Records contained in a dataset:
-- Opening Marker --

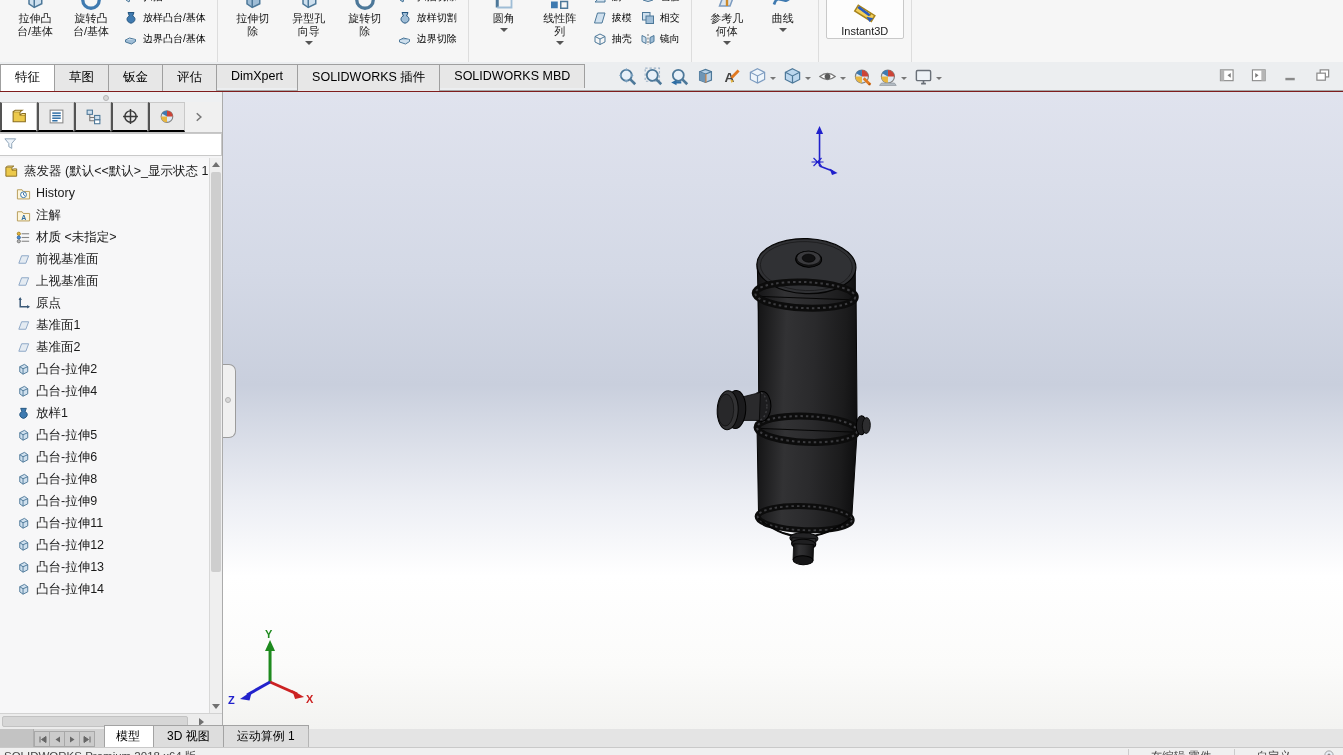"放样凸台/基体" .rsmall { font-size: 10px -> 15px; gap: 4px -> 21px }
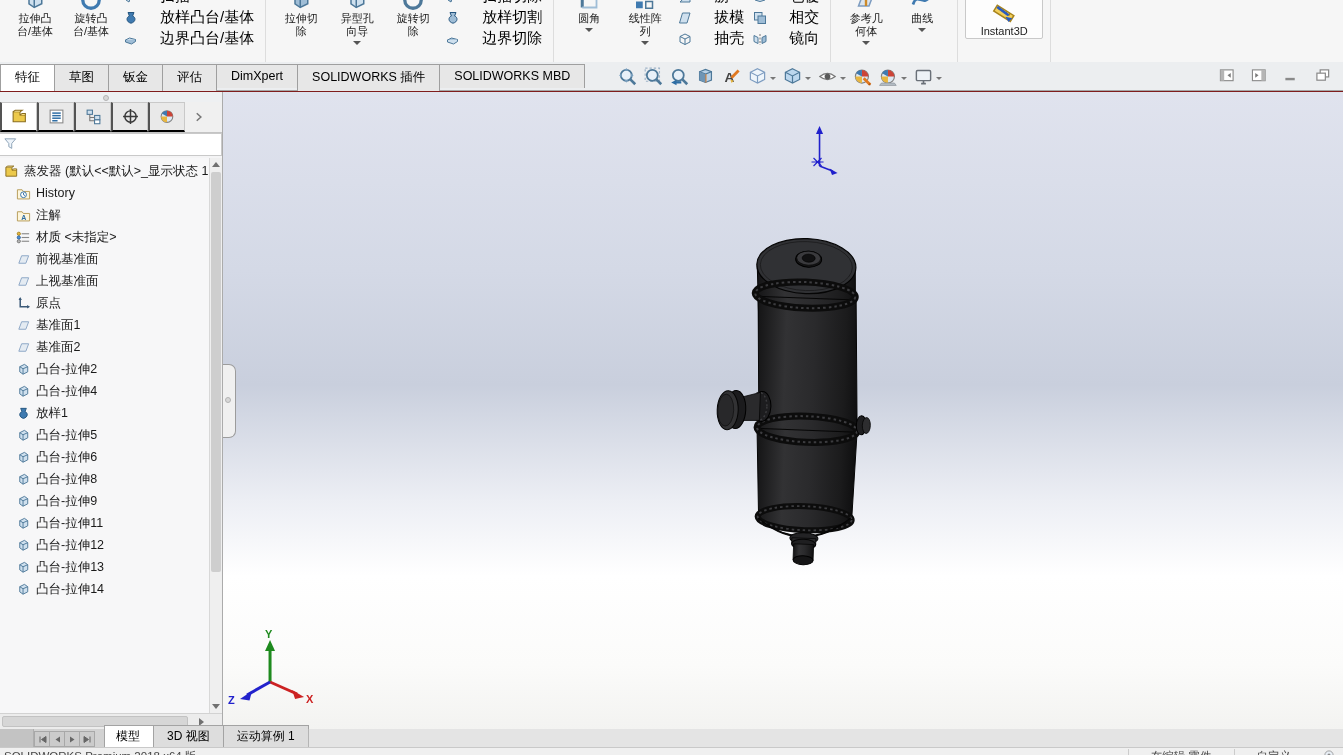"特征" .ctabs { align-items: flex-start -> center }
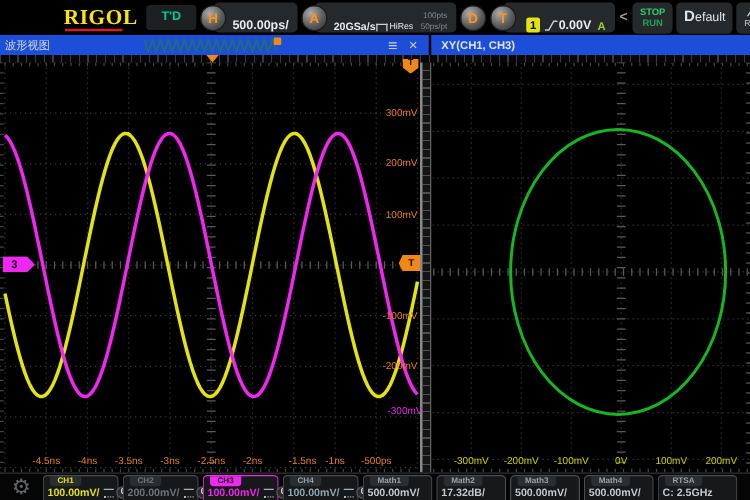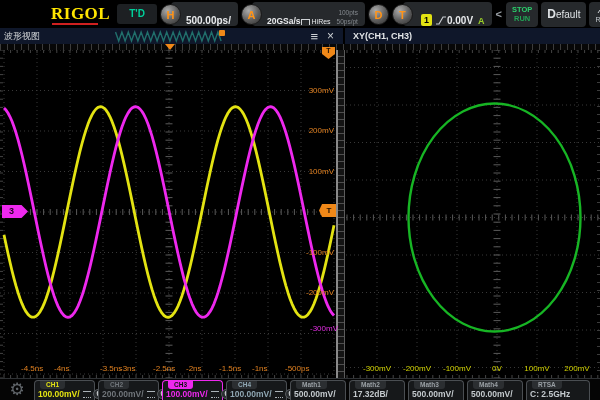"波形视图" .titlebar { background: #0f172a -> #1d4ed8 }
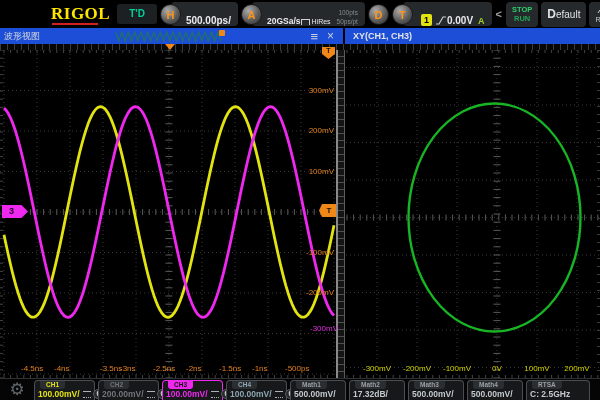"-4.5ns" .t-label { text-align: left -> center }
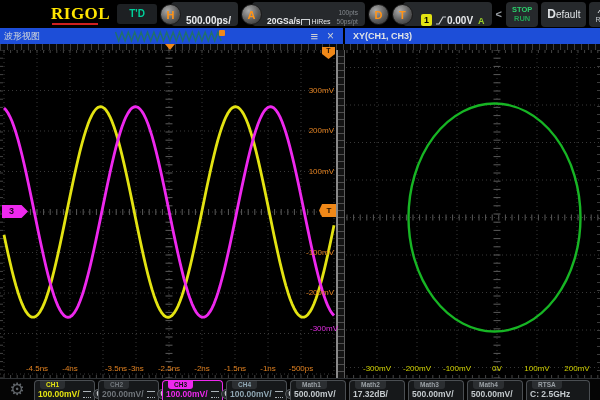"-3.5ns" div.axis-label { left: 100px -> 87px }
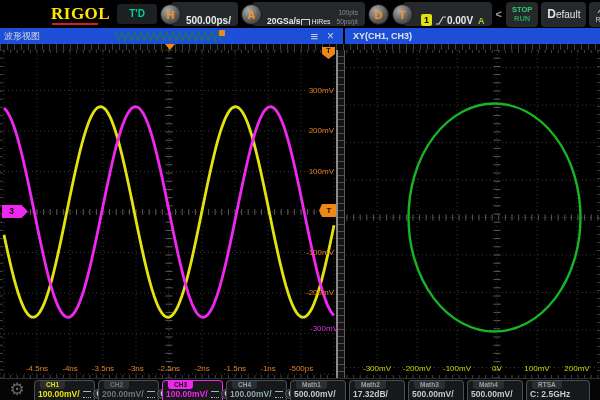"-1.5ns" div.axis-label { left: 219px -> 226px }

-- Closing Marker --

REQUIRED WORK >>
Repeat the records above word for word, apart from the pictures.

RESULT OF THE TASK >>
"放样凸台/基体" .rsmall { font-size: 10px -> 15px; gap: 4px -> 21px }
"特征" .ctabs { align-items: flex-start -> center }
"波形视图" .titlebar { background: #0f172a -> #1d4ed8 }
"-4.5ns" .t-label { text-align: left -> center }
"-3.5ns" div.axis-label { left: 100px -> 87px }
"-1.5ns" div.axis-label { left: 219px -> 226px }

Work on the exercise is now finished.